The FOMC said that the US economy has been growing moderately but downgraded GDP growth projection for 2015 to 1.9 per cent. It predicts that unemployment will be 5.3 per cent in 2015, up from an earlier 5.1 per cent forecast.
“The pace of job gains has picked up,” said Fed Chief Janet Yellen, but added that inflation is running below the level preferred by the FOMC at 2 per cent.
She emphasized that “the stance of monetary policy will likely remain highly accommodative for quite some time after the initial increase in the Federal Funds rate in order to support continued progress toward our objectives of maximum employment and 2 per cent inflation”.
Markets had been hoping for an announcement Wednesday that the Fed’s FOMC would say that the US economy has sufficiently pulled back from the sub-prime mortgage crisis of 2008 when interest rates were lowered to near-zero levels in a stimulus bid.
Some Fed critics have said that there hasn’t been a rate hike in 10 years.
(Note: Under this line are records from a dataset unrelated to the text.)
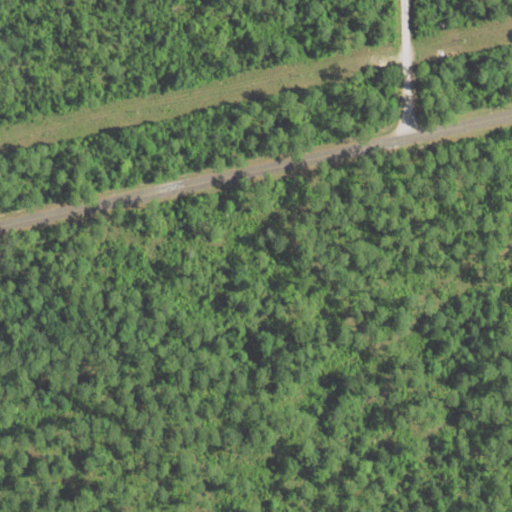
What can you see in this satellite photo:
road: (407, 69)
road: (256, 169)
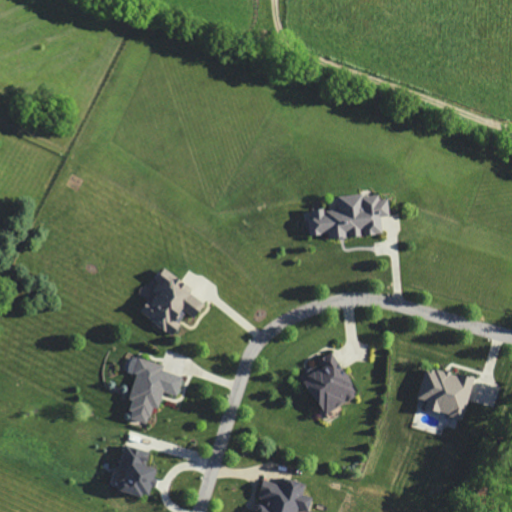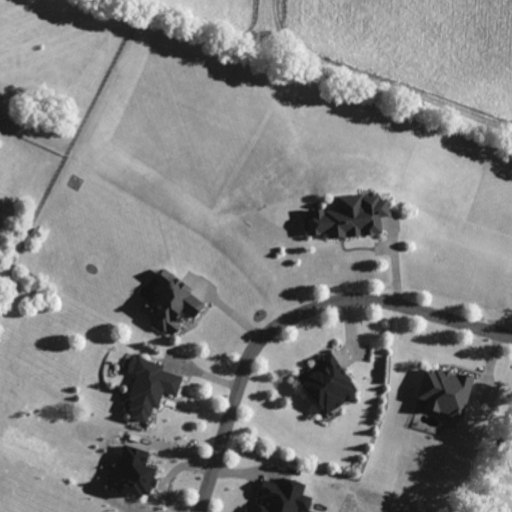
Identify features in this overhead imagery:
building: (348, 218)
building: (348, 218)
building: (167, 304)
road: (294, 315)
building: (325, 385)
building: (146, 389)
building: (334, 389)
building: (155, 390)
building: (142, 472)
building: (289, 497)
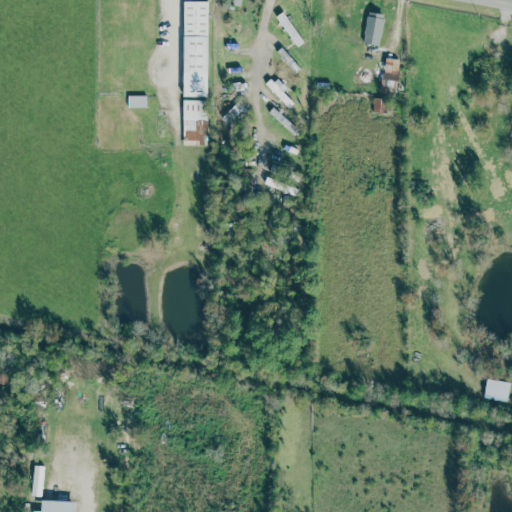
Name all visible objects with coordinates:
road: (506, 1)
building: (233, 3)
building: (233, 3)
road: (264, 22)
building: (372, 28)
building: (289, 29)
building: (289, 29)
building: (373, 29)
building: (194, 48)
building: (194, 49)
road: (162, 60)
building: (287, 60)
building: (287, 60)
building: (389, 74)
building: (389, 75)
building: (279, 91)
building: (279, 91)
building: (136, 101)
building: (136, 101)
building: (233, 114)
building: (233, 114)
building: (281, 120)
building: (282, 120)
building: (194, 122)
building: (194, 122)
road: (88, 495)
building: (56, 506)
building: (56, 506)
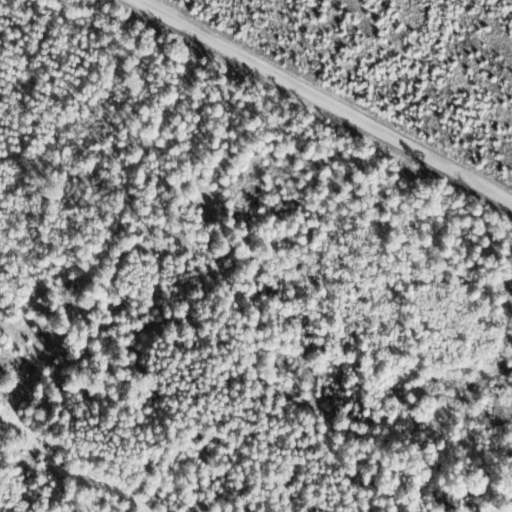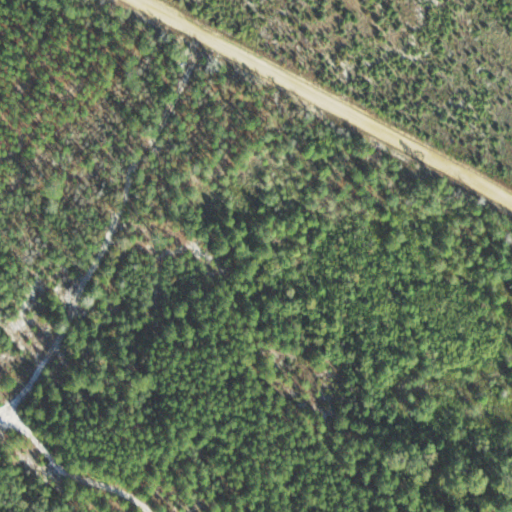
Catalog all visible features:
road: (303, 127)
road: (499, 491)
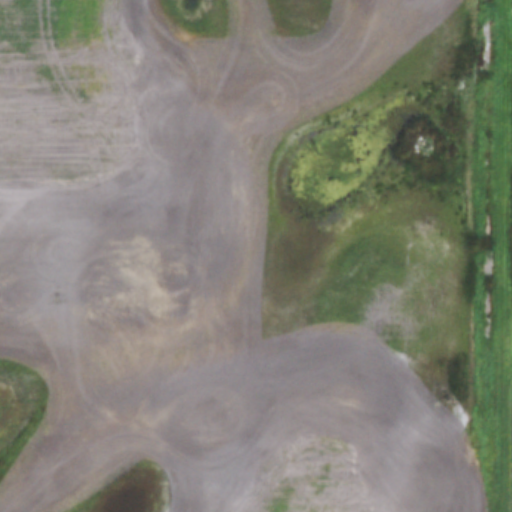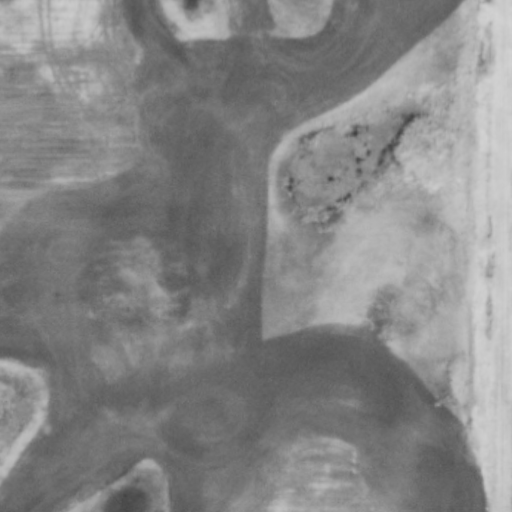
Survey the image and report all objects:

Between 2004 and 2008, interest rates peaked and then fell as the Fed tried to boost consumer confidence to keep the wheels of industry, productivity and investments grinding amid a global financial crisis.
The Fed’s quantitative easing program to buy back $85 billion worth of bonds was gradually tapered as the US economy strengthened and unemployment fell until it was terminated in summer 2014.
For example, the US economy added 285,000 jobs in May, the US Labor Department reported, beating market expectations of 222,000 jobs.
Although the unemployment rate rose from 5.4 to 5.5 per cent, the high number of added jobs in May appeared to indicate that the economy was back on momentum after disappointing first quarter GDP growth.
The US economy shrunk by 0.7 per cent in the first quarter, largely due to a slowing attributed to heavy snowfall, analysts said.
But the overall picture of an improving economy which has pulled back from recession makes near-zero interest rates no longer feasible, some market analysts argue.
The FOMC policy decision will have far-reaching impact in the US and around the world. Domestically, it will affect how consumers can borrow money to pay for mortgages, car purchases, etc. Globally, it will help multinational corporations decide worldwide investment policies, which could affect how much foreign capital flows in – or out – of emerging markets.